Instructions to follow: List each distinct title that appears in quotation marks in the letters page below.

Selected passage:
····················
Studying Ecology
Re “The Tick Apocalypse,” by Jimmy Tobias [Aug. 8/15]: Among recent advances in our understanding of Lyme disease, a 2021 work by Howard S. Ginsberg et al. in PLOS Biology established why the disease is so rare in the southern US, despite the occurrence of the appropriate tick vectors. In brief, these ticks show a strong preference for reptiles rather than mammals, and these reptiles are poor hosts for the Lyme bacterium. Indeed, the research points to the importance of studying animal ecology and supporting land use and management plans that promote reptile populations. As winter temperatures continue to rise with climate change, their numbers may grow in higher latitudes and lower the incidence of the disease.
Departments of Environmental Sciences and of Biology
University of Virginia
charlottesville, va.
Pipelines to Plowshares
Two powerful streams of thought that challenge the necessity for violence in the struggle against climate change deserved more consideration in Thea Riofrancos’s otherwise helpful review of Andreas Malm’s book How to Blow Up a Pipeline [“A Burning Planet,” Aug. 8/15]. One is the moral case for the pacifism that Malm apparently dismisses, whose roots can include the Gospel, social justice, and the spiritual imagination. A direct challenge to Malm’s argument can be found in the creative (yet destructive of property) civil disobedience of Daniel and Philip Berrigan and their anti-war Plowshares movement allies.
The other case is the pragmatic one. In their study of campaigns for social change between 1900 and 2016, Erica Chenoweth and Maria Stephan found that a commitment to nonviolence received higher levels of citizen support, generated opportunities for creative tactical shifts, and evoked less defensive responses from the ruling powers than their violent counterparts. The evidence of the strengths and successes of nonviolence refutes Malm’s too easy and, in my opinion, dangerous recommendation of violence as the method for combating climate change.
Professor Emeritus
University of Illinois Chicago School of Law
chicago
Graphic Depictions
The illustration by Lily Qian for the review of Vladimir Sorokin’s novel Their Four Hearts is magnificent [“Pure Negation,” Aug. 8/15]. Gorgeous and mysteriously compelling at first, it merits reexamination after reading Gregory Afinogenov’s informative article, at which point you realize that it simultaneously conveys the ideas and the emotive punch of Sorokin’s writings. Bravo, and more illustrations from this artist please.
Corrections
In the Aug. 8/15 issue: “The Tick Apocalypse” incorrectly referred to ticks as insects. In “A Burning Planet,” the name of the Lummi Nation was misspelled. “Selective Empathy,” by Viet Thanh Nguyen, stated that Lt. William Calley was pardoned by Richard Nixon. Calley was not pardoned; after Nixon’s intervention on his behalf, he was paroled and spent much of the sentence under house arrest.
····················
Data to examine:
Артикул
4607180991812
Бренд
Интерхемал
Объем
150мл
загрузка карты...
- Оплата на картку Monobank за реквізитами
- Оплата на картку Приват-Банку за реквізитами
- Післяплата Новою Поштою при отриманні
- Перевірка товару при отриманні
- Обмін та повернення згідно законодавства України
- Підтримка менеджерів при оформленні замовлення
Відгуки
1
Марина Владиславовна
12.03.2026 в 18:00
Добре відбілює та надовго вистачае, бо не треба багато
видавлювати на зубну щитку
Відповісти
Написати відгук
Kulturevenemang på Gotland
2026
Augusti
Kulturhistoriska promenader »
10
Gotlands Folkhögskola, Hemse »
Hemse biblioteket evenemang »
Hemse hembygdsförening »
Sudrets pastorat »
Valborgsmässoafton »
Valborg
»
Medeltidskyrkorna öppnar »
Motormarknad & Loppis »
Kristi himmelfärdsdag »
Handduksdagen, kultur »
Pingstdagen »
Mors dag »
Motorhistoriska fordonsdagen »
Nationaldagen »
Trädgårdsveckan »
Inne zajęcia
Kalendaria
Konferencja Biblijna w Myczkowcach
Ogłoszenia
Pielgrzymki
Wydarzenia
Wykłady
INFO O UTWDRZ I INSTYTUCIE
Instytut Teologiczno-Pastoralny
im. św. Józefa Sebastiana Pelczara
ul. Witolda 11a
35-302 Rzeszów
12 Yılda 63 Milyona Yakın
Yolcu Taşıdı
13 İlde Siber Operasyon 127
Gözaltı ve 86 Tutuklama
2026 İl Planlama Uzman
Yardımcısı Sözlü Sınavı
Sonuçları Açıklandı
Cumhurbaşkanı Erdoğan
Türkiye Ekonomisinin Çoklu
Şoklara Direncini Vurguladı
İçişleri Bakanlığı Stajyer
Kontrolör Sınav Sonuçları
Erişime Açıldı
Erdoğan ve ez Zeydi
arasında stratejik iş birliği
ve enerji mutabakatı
····················
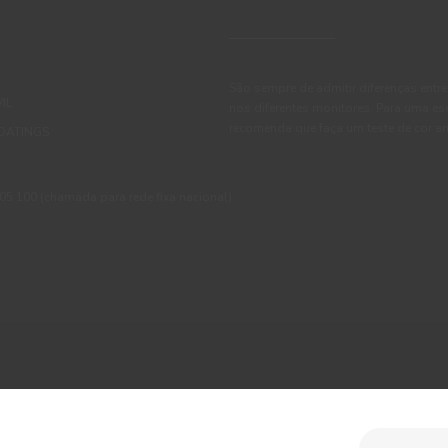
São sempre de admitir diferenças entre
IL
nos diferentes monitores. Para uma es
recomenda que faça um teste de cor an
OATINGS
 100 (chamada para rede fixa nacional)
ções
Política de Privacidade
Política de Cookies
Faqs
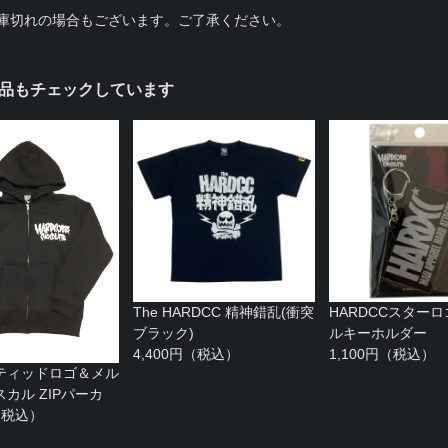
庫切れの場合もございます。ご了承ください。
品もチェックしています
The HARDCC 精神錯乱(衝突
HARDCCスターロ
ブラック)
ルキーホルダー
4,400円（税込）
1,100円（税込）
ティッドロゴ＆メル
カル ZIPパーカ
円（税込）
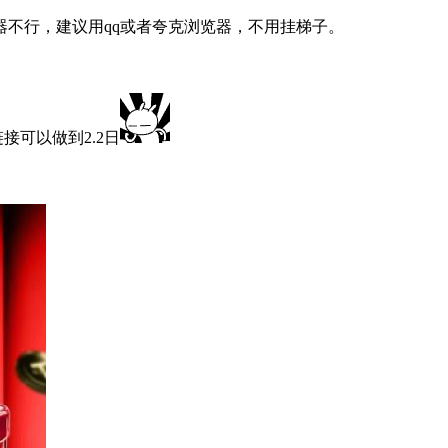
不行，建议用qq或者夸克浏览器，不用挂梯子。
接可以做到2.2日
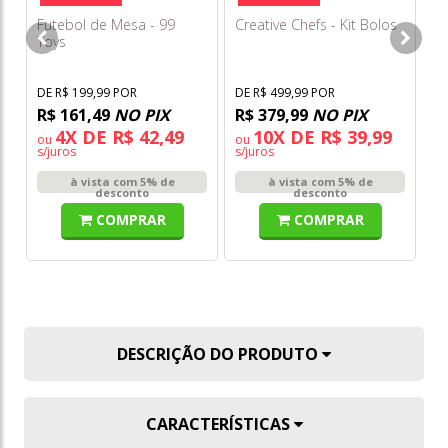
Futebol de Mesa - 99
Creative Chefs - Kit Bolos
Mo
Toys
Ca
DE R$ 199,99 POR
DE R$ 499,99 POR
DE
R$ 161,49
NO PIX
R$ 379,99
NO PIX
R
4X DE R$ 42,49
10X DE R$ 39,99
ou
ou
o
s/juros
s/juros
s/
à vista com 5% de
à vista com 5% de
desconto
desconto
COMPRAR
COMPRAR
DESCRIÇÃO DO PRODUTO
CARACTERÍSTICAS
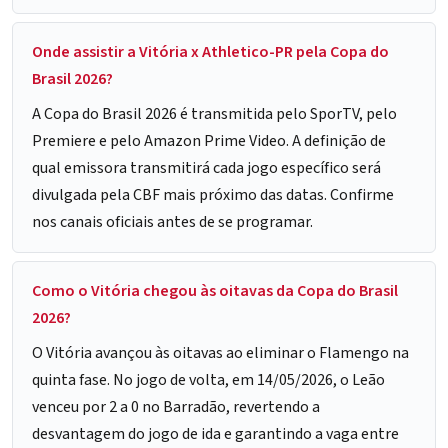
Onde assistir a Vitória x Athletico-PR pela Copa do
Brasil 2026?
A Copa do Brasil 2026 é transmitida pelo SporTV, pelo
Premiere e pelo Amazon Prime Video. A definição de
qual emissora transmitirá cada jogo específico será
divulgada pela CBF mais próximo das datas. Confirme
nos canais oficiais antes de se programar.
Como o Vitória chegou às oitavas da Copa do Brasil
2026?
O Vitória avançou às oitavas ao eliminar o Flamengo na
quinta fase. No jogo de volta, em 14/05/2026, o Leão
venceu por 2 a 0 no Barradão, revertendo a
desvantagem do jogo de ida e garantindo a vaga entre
····················
Expected answer:
"The Tick Apocalypse"
"A Burning Planet"
"Pure Negation"
"Selective Empathy"